O QUE IMPORTA É MISTURAR-SE COM DEUS

 

Em um Planeta chamado Terra, quase nunca ninguém olhava para o chão.

Quando olhavam era para reparar na deselegância do sapato de alguém.

O dito popular alertava:

“O que tu trazes calçado nos pés, reflete o que realmente tu és”.

Mas Zé engraxate da Terra, sempre caminhava olhando para o chão, caminhava olhando sempre para os pés das pessoas.

Ele nunca viu em nenhum calçado deselegância, mas em todos via opulência, via beleza, via realeza., em todos enxergava elegância.

No pó que cobria tanto o cromo Alemão quanto a napa, via um dourado, um  lumiar, algo além da poeira e da mera capa.

Zé engraxate engraxava de graça pelo “simples” prazer de ver o pó desgrudar do sapato e grudar na escova.

Zé dava brilho de graça.

Andava de praça em praça e naquele caixote pendurado nas costas, que muitos diziam cheirava bosta, levava os resíduos da poeira dos pés dos outros.

Quando chegava em seu barraco, pendurado no alto do morro, Zé tirava aquele pó e guardava em sacos feitos do forro de antigos travesseiros.

Devido seu “garimpo” diário, os sacos estavam todos cheios.

Dia a dia Zé engraxava de graça.

Dia a dia Zé acumulava e acumulava.

Dava brilho no cromo e na napa.

Acumulava pó que para os outros era nada.

Zé engraxava em troca do pó que embaçava o couro, pois para Zé,  na realidade aquele pó era ouro.

E assim seguiram-se 30 anos engraxando em troca de pó como se fosse vício.

Foi ferido por pedras, internado em hospício, chutado pelos próprios que deu brilho.

Certa madrugada percebeu que o barraco estava dourado e que os sacos reluziam.

De repente uma voz que não se sabe de onde surgiu sugeriu:

“Pegue o pó de ouro e espalhe-o no vento da madrugada.
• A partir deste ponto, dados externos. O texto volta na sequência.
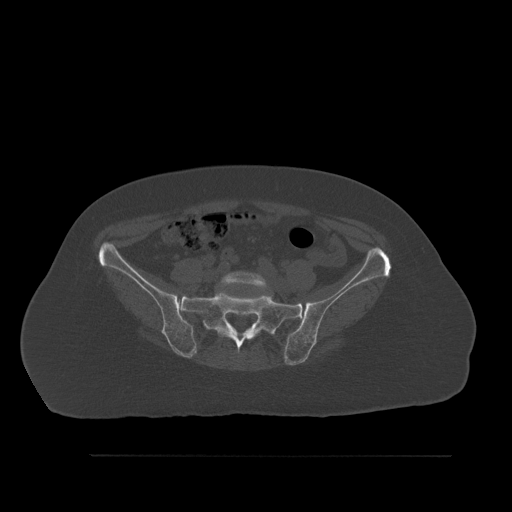
CT including the spine, one axial slice; slice 175 of 527 in the series (ordered by position); bone window (W 1800 / L 400 HU); 512 × 512 image matrix, field of view 470 × 470 mm. Patient: female, 73 years. From the clinical record (not read from this slice): primary cancer: breast.
Outlined on this slice (semi-automatic segmentation, software-assisted and operator-edited):
- L5 vertebra: bounding box (x1, y1, x2, y2) in pixels: (220, 271, 271, 329)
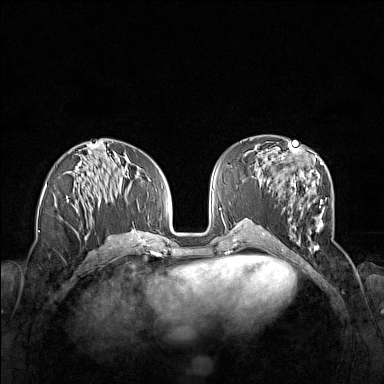
Breast MRI (dynamic contrast-enhanced), one axial slice; position 67 of 160 along the scan axis; dynamic contrast-enhanced series, time point 2 of 7 at this slice position (early post-contrast); 1.5 T; TE 1.8 ms, TR 5 ms; 1 mm slice thickness; 384 × 384 image matrix, field of view 340 × 340 mm. Female patient.
Structures marked on this image (semi-automatically segmented with operator editing):
- enhancing-tissue mask used for the functional tumour volume (all voxels passing the contrast-enhancement thresholds inside the analysis volume; usually the tumour): bounding box (x1, y1, x2, y2) in pixels: (263, 155, 325, 250)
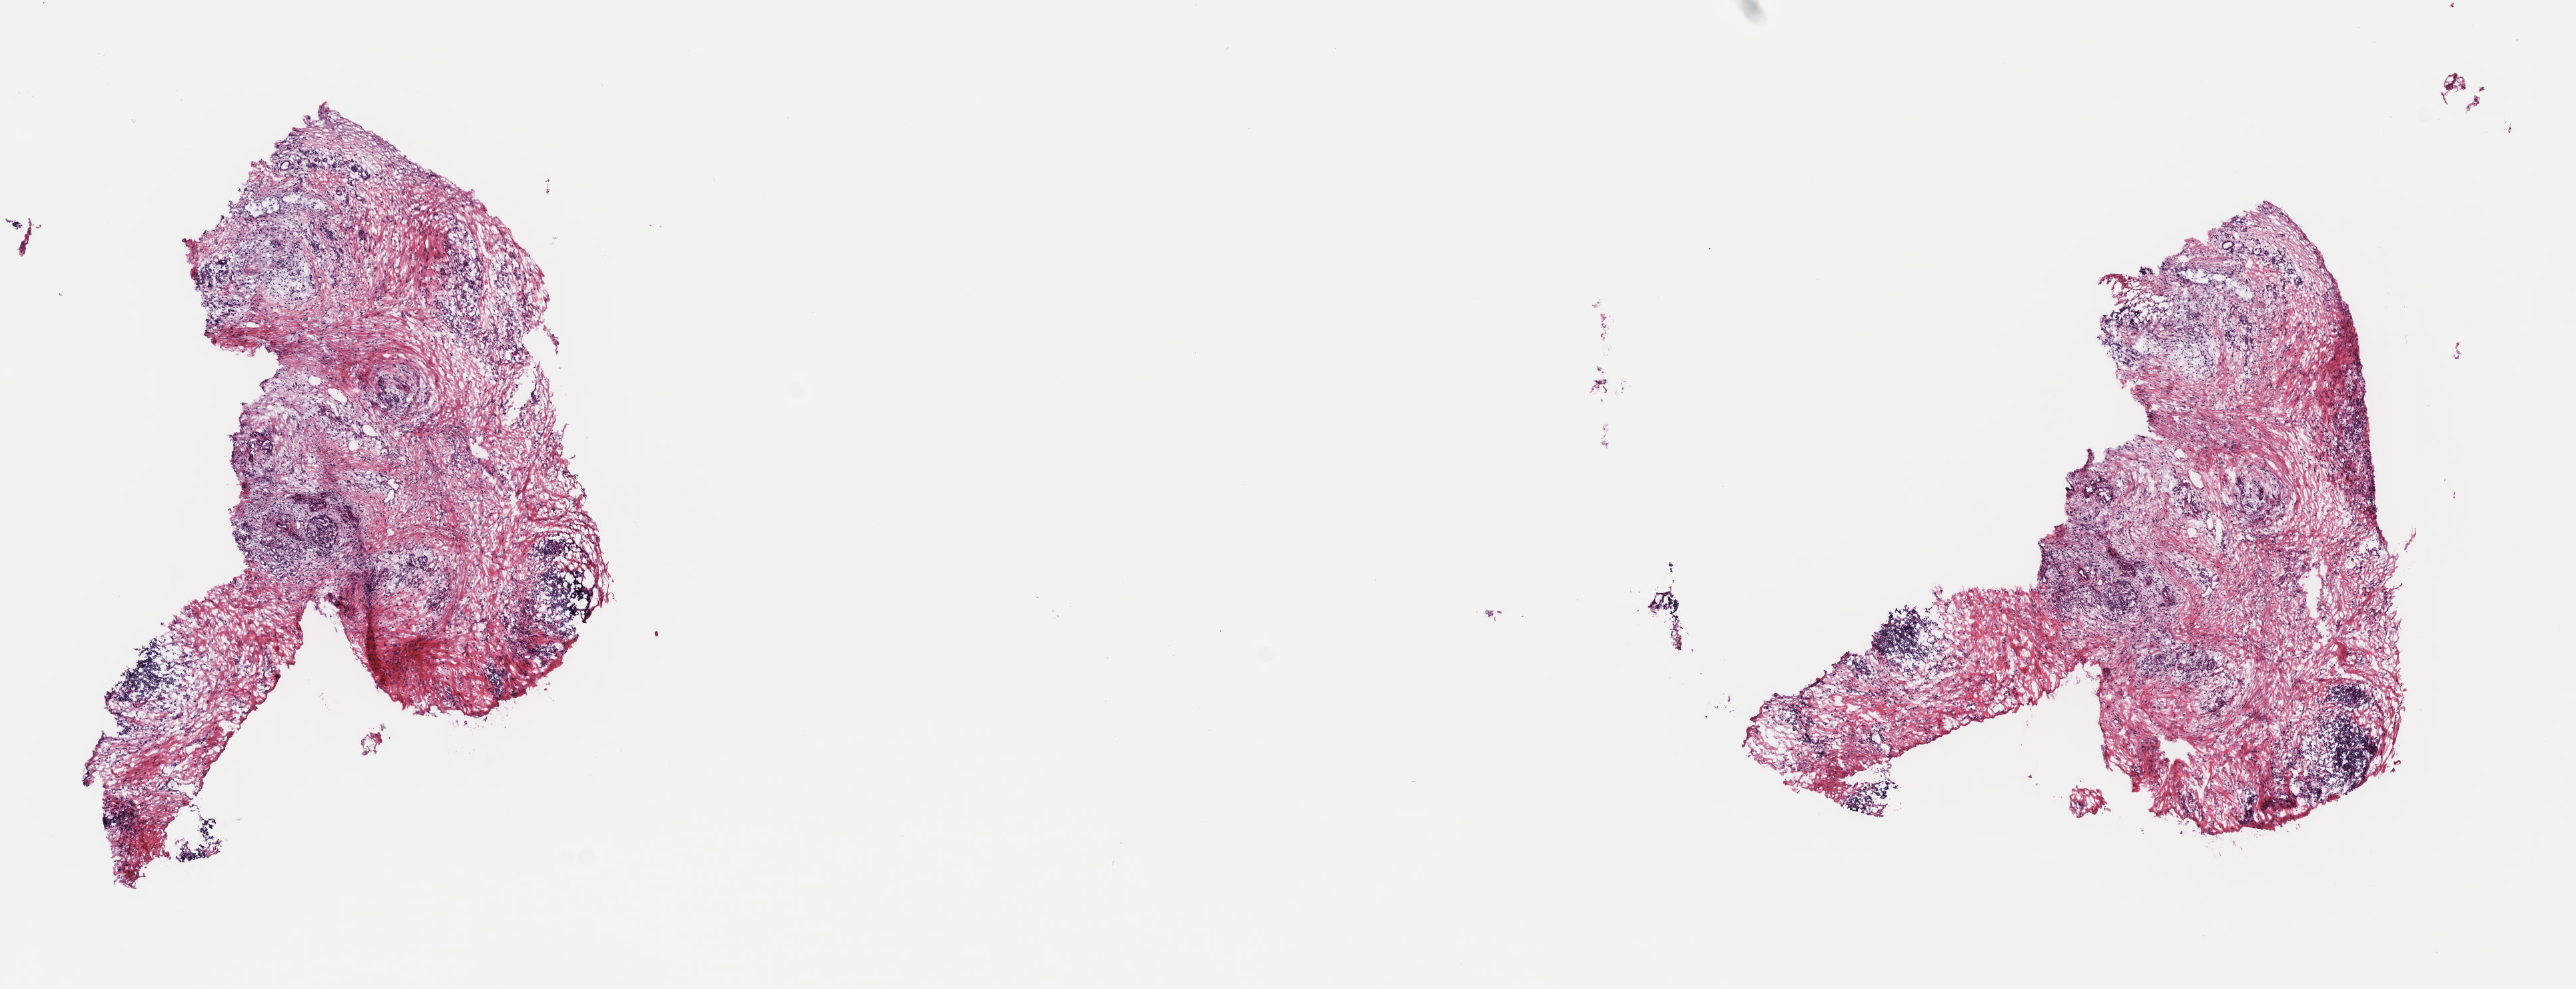
Whole-slide histology image, Hematoxylin and eosin (H&E) stained, whole scanned area (about 15.3 x 5.9 mm, acquisition: 40x scan) shown as a low-resolution overview, frozen section, sample: primary tumour, pancreas. Patient: female, age at initial diagnosis 81 years. Histologic grade: G2 (moderately differentiated). Pathologist review of this section (percent, as recorded): tumour cells 100%, tumour nuclei 15%, normal cells 0%, stromal cells 0%, necrosis 0%. Inflammatory infiltration, as recorded: lymphocyte infiltration 10%, monocyte infiltration 0%, neutrophil infiltration 0%.
Diagnosis: Infiltrating duct carcinoma, NOS (head of pancreas). TNM: T3 N1b MX. AJCC pathologic stage: IIB (7th edition).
Imediatamente, sem apego nenhum, Zé sacudiu seus sacos de ouro um por um.

Neste instante, a escada que a cada manhã declinava um pouco mais abismo abaixo, se mostrava sólida, reta, reluzente e diretamente conduzindo à Praça Central.

Será que estava sonhando?

Tudo bem, sonhar também não faz mal.

Zé se levantou sem perceber que estava nu e caminhou pela escada dourada.
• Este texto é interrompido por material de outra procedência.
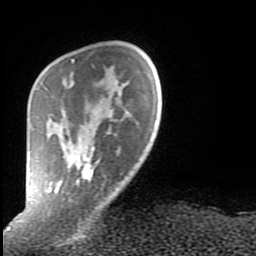
Breast MRI (dynamic contrast-enhanced), one axial slice; slice 18 of 80 in the series (ordered by position); cropped to one breast; dynamic contrast-enhanced series, time point 2 of 9 at this slice position (early post-contrast); 1.5 T; TE 2.6 ms, TR 6 ms; 2 mm slice thickness; 256 × 256 image matrix, field of view 160 × 160 mm. Female patient.
Outlined on this slice (semi-automatically segmented with operator editing):
- enhancing-tissue mask used for the functional tumour volume (all voxels passing the contrast-enhancement thresholds inside the analysis volume; usually the tumour): box from (x=28, y=59) to (x=101, y=208) px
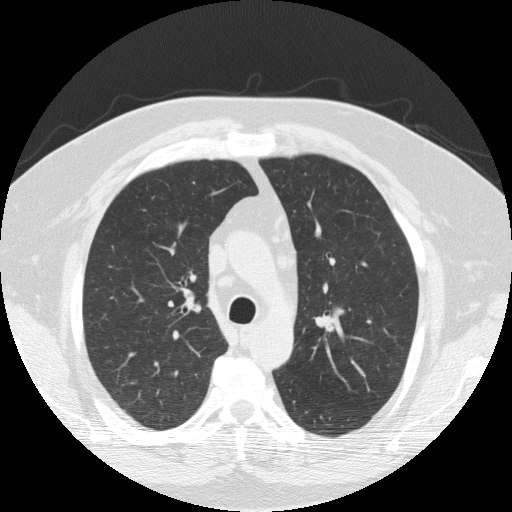
Axial slice from a low-dose chest CT screening exam, second annual screen, lung window (W 1500 / L -600 HU), standard (soft-tissue) reconstruction kernel (FC10), slice 75 of 227 in the series, 512 × 512 image matrix, field of view 379 × 379 mm. Male, age 60 years at enrolment. Current smoker at enrolment.
Expert-annotated lung lesion, bounding box <314,306,345,339> (left, top, right, bottom; pixels). Screening reader's record for this exam: no non-calcified nodule ≥4 mm recorded. Lung cancer was diagnosed 425 days after this screen (after the third annual screen): squamous cell carcinoma, NOS, right upper lobe, 27 mm at pathology.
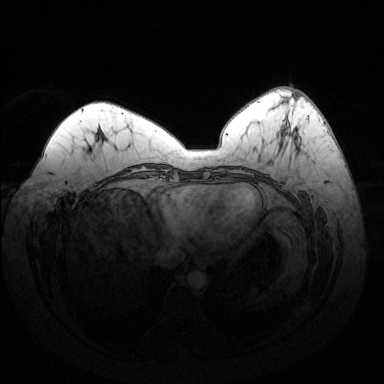
Breast MRI (dynamic contrast-enhanced), one axial slice; dynamic contrast-enhanced series, time point 2 of 6 at this slice position (early post-contrast); 1.5 T; TE 1.6 ms, TR 4.6 ms; 384 × 384 image matrix, field of view 370 × 370 mm. Female patient.
Structures marked on this image (semi-automatically segmented with operator editing):
- enhancing-tissue mask used for the functional tumour volume (all voxels passing the contrast-enhancement thresholds inside the analysis volume; usually the tumour): bounding box (x1, y1, x2, y2) in pixels: (287, 130, 300, 142)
Esta, que parecia conduzir à Praça Central, na realidade levava além.

ALÉM DO MUNDO MATERIAL.

Foi então que Zé engraxate se deparou com Deus.

Um cara humilde, despenteado, sem note book nem celular.
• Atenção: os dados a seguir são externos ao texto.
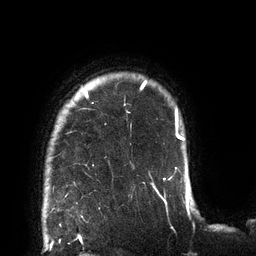
Breast MRI (dynamic contrast-enhanced), one axial slice. Slice 108 of 132 in the series (ordered by position). Cropped to one breast. Dynamic contrast-enhanced series, time point 2 of 6 at this slice position (early post-contrast). 3 T. TE 2.7 ms, TR 6 ms. 256 × 256 image matrix, field of view 215 × 215 mm. Female patient.
Outlined on this slice (semi-automatically segmented with operator editing):
- enhancing-tissue mask used for the functional tumour volume (all voxels passing the contrast-enhancement thresholds inside the analysis volume; usually the tumour): bounding box <65,80,178,197> (left, top, right, bottom; pixels)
Deus não era burguês e trazia nas costas algo familiar.

O  que Deus trazia nas costas não era mochila e sim uma caixa zero quilate.

Tudo indicava que Deus era também engraxate.

Com flanela na mão Deus disse então:

Sente-se meu Irmão, deixe-me dar brilho em seu pé.

E flanelando, flanelando e flanelando Deus e José foram se misturando, se misturando, se misturando até virarem um só.

A partir de então não mais existe entre cor e crença nenhuma diferença.

Não importa a profissão, formação ou posses.

O que importa é iluminar os breus.

É dar brilho de graça, recolher pó como se fosse ouro.

O QUE IMPORTA É MISTURAR-SE COM DEUS.